Stored items from a collection:
# # #
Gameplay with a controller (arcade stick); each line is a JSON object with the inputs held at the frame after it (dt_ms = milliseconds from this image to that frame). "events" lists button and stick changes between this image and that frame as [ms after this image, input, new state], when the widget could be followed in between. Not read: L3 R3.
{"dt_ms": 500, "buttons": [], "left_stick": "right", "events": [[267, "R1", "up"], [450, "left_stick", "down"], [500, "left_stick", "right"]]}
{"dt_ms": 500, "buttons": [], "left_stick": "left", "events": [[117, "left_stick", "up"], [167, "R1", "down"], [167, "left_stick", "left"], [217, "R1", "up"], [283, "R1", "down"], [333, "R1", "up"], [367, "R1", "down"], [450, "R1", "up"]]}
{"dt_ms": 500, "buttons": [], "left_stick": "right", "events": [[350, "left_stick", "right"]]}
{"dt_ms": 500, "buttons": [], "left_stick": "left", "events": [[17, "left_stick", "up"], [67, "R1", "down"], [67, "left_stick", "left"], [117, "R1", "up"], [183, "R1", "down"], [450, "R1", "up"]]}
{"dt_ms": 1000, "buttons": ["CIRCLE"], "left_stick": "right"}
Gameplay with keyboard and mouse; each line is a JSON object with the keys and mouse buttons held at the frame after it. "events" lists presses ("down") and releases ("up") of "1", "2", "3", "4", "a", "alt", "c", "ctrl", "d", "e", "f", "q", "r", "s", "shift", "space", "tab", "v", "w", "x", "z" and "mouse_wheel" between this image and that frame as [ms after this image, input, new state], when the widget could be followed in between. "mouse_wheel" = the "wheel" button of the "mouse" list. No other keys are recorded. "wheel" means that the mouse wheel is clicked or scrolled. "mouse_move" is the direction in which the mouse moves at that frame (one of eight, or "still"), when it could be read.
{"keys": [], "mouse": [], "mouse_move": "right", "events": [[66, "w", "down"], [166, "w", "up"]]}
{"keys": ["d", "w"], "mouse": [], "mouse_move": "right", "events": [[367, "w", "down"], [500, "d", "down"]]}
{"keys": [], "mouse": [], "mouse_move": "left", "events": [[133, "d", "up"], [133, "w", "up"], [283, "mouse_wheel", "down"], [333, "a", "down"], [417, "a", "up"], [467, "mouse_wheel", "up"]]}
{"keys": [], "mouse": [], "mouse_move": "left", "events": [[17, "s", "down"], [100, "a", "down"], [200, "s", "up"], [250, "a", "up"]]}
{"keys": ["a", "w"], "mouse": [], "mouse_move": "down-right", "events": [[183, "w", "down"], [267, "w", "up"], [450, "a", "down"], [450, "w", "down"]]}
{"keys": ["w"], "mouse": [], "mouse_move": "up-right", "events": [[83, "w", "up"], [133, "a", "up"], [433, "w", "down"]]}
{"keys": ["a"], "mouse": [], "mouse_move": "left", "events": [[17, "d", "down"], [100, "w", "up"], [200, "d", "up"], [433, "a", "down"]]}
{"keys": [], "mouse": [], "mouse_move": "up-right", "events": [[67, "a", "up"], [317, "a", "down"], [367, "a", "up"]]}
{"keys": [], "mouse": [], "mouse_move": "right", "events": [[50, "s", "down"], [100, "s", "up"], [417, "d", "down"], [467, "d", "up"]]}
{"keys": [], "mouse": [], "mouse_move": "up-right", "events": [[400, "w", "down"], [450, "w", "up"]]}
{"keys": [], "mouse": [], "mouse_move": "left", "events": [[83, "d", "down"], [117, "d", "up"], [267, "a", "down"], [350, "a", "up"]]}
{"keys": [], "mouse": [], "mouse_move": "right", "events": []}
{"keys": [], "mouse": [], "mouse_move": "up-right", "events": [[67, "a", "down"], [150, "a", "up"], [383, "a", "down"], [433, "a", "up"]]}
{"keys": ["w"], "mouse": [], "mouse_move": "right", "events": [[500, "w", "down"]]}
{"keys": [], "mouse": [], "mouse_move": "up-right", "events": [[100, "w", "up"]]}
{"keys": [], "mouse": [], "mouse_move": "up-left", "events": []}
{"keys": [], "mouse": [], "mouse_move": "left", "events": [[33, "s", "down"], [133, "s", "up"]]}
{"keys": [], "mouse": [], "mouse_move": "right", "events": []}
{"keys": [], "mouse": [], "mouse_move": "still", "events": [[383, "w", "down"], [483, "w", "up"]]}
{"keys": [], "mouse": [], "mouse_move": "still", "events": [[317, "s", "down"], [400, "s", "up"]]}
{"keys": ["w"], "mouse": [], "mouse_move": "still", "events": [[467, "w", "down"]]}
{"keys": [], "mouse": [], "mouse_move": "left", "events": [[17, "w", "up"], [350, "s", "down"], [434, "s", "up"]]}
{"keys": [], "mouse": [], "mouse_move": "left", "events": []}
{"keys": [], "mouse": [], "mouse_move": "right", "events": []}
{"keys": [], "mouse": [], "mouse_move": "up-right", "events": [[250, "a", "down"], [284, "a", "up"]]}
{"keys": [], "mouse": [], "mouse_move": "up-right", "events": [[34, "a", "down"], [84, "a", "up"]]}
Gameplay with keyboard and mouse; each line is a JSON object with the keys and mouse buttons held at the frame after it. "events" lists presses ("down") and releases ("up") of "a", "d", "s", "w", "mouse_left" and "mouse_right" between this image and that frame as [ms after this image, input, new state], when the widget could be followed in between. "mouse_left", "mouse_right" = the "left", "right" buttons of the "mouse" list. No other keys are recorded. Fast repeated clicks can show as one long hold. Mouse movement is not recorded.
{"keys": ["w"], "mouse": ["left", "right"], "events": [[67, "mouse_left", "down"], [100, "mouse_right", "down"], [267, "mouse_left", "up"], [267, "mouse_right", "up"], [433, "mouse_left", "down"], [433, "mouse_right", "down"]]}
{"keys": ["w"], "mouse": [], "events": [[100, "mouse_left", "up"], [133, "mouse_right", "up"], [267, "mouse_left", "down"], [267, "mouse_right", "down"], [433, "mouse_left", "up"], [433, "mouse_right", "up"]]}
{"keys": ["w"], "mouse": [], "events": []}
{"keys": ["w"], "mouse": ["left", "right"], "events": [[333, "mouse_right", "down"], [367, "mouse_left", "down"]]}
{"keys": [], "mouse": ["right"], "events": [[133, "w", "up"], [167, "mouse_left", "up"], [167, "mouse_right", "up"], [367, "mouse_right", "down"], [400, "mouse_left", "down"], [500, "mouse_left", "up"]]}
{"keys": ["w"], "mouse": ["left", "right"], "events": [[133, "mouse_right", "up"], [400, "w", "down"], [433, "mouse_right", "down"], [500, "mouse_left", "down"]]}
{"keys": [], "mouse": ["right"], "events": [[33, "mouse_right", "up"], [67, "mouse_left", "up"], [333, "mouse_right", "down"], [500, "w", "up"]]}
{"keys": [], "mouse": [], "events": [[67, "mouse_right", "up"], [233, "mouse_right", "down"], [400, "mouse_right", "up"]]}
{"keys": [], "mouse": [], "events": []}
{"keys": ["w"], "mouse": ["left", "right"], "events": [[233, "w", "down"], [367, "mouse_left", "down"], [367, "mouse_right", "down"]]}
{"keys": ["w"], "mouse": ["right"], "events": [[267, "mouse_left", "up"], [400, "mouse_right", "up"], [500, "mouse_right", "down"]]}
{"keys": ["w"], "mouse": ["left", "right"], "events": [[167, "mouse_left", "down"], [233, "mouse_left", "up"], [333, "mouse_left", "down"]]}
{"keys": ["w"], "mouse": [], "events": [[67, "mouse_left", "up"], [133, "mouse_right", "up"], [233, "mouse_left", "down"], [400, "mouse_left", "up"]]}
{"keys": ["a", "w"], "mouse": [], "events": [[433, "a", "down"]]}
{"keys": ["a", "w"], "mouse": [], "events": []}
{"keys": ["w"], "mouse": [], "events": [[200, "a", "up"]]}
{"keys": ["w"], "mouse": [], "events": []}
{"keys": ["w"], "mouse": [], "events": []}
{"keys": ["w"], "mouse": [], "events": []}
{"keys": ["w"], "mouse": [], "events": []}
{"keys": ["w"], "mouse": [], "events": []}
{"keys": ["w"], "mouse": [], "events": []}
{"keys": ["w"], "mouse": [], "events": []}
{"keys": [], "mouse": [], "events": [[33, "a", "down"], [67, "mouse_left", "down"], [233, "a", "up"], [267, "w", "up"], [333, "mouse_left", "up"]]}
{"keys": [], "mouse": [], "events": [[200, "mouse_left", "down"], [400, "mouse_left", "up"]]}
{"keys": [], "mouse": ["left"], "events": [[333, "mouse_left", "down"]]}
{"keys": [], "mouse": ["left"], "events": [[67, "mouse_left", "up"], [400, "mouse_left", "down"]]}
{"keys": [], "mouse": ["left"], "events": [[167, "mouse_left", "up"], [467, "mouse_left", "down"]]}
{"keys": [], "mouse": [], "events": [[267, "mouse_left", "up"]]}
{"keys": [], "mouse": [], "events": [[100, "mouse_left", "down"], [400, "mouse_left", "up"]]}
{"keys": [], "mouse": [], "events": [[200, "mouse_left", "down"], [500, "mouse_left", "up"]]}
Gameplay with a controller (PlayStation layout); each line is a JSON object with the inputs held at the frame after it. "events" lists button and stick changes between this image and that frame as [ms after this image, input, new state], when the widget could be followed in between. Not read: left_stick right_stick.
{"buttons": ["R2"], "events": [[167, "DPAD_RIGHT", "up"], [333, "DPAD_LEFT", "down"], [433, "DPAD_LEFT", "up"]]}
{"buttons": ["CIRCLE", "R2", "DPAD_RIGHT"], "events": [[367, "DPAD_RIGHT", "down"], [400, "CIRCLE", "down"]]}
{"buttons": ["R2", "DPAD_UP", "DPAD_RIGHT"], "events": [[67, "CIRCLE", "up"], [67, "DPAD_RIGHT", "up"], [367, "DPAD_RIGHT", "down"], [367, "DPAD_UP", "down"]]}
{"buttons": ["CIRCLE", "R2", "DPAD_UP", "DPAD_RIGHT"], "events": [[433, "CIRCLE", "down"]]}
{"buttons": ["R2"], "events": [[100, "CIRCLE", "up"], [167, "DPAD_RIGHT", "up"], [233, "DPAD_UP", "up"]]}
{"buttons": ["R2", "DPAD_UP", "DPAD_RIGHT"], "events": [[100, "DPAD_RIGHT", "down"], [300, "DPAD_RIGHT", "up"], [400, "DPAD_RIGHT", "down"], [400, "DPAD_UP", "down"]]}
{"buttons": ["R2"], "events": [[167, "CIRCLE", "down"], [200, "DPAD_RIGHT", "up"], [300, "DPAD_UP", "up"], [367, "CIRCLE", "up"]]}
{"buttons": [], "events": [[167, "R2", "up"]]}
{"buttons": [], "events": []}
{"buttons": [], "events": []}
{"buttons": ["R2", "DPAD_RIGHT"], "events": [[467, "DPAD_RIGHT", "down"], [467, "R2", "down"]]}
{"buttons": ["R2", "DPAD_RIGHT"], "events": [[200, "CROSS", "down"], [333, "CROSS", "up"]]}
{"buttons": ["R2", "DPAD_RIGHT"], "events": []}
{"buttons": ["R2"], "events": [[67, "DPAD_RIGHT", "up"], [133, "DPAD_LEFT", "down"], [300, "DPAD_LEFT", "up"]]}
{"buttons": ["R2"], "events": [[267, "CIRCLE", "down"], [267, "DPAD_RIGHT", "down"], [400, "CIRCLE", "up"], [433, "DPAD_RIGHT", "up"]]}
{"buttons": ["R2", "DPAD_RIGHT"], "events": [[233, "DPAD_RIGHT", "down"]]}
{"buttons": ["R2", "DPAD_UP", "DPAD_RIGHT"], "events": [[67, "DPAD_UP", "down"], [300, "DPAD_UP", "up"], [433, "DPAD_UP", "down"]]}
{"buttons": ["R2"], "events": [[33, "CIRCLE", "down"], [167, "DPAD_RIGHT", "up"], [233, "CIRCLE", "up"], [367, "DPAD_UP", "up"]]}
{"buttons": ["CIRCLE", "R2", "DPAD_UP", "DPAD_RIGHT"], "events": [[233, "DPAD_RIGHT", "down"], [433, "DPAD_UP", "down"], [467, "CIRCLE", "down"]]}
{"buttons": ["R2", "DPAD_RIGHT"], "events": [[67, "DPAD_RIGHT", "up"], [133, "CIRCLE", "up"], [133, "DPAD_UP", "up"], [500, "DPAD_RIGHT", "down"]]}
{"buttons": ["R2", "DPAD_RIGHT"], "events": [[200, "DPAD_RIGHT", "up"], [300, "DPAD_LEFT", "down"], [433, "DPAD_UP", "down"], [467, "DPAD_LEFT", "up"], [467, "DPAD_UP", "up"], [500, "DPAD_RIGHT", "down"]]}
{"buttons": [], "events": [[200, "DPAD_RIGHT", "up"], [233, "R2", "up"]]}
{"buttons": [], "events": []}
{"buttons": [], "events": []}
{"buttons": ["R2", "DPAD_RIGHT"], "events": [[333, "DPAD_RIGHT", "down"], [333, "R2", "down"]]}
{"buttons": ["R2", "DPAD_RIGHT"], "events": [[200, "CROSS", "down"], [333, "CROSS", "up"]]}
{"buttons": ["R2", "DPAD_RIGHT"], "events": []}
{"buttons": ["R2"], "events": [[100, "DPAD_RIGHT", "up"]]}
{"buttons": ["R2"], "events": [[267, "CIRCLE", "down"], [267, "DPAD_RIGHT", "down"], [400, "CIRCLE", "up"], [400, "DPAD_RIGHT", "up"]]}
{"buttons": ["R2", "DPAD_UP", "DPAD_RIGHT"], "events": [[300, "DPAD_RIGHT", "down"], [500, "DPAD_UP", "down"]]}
# # #
*INSTRUCTIONS TO FOLLOW*
Please filter the entries above down to the lines holding "controller" and copy them.

*PROBLEM SOLUTION*
Gameplay with a controller (arcade stick); each line is a JSON object with the inputs held at the frame after it (dt_ms = milliseconds from this image to that frame). "events" lists button and stick changes between this image and that frame as [ms after this image, input, new state], when the widget could be followed in between. Not read: L3 R3.
Gameplay with a controller (PlayStation layout); each line is a JSON object with the inputs held at the frame after it. "events" lists button and stick changes between this image and that frame as [ms after this image, input, new state], when the widget could be followed in between. Not read: left_stick right_stick.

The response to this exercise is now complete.